Estimating glomerular filtration rate (GFR) in elderly patients is a problem, since they are poorly represented in studies developing GFR equations. Serum cystatin C is a better indicator of GFR than ...serum creatinine in elderly patients. Therefore the aim of our study was to compare frequently used serum cystatin C based GFR equations with a gold standard (51CrEDTA clearance) in elderly chronic kidney disease (CKD) patients. 106 adult Caucasian patients, older than 65 years (58 women, 48 men; mean age 72.5 years), were included. In each patient 51CrEDTA clearance, serum creatinine (IDMS traceable method) and serum cystatin C (immunonephelometric method) were determined. GFR was estimated using the Simple cystatin C, CKD‐EPI cystatin C, CKD‐EPI creatinine‐cystatin C and BIS2 equation. Mean serum creatinine of our patients was 141.4 ± 41.5 μmol/L, mean serum cystatin C 1.79 ± 0.6 mg/L, mean 51CrEDTA clearance was 52.2 ± 15.9 mL/min per 1.73 m2. Statistically significant correlations between 51CrEDTA clearance and all formulas were found (P < 0.0001).
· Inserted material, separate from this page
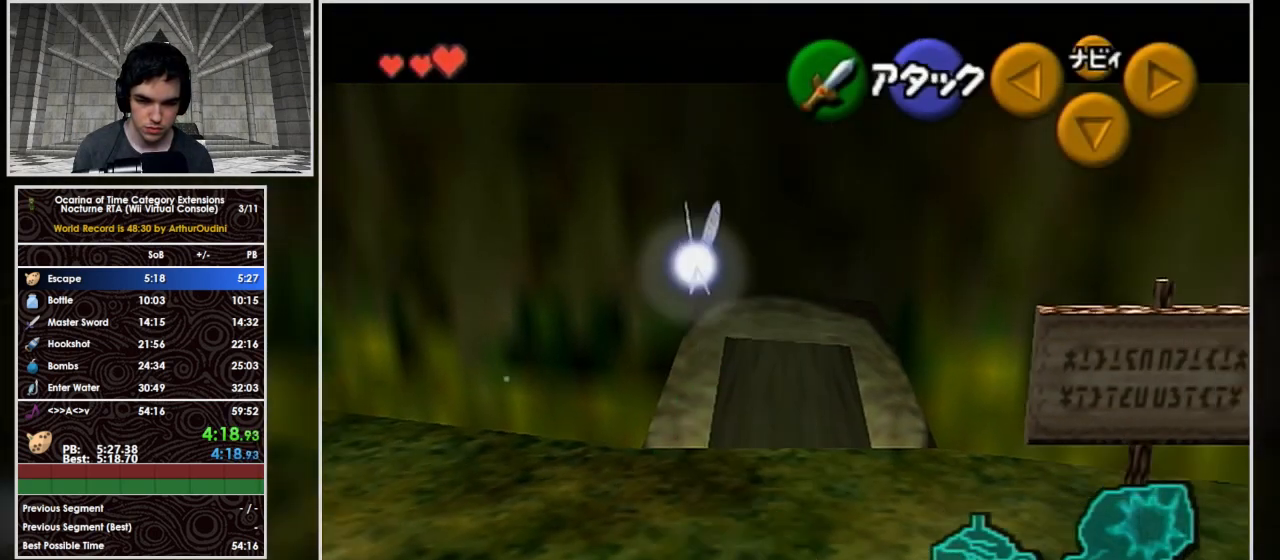
{"buttons": ["L1"], "left_stick": "center", "right_stick": "center", "events": [[100, "left_stick", "down"], [133, "A", "down"], [233, "A", "up"], [367, "left_stick", "center"]]}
In the receiver operating characteristic (ROC) curve analysis (cut‐off for GFR 45 mL/min per 1.73 m2) no significant differences in diagnostic accuracy between all the before mentioned equations were found. Bland‐Altman analysis for the same cut‐off showed that CKD‐EPI creatinine‐cystatin C and BIS2 equation underestimated and CKD‐EPI cystatin C and Simple cystatin C equation overestimated measured GFR. All equations lacked precision. Analysis of ability to correctly predict patient's GFR below or above 45 mL/min per 1.73 m2 showed similar ability for all equations (P = 0.24–0.89). All equations are equally accurate for estimating GFR in elderly Caucasian CKD patients. For daily practice Simple cystatin C equation is most practical.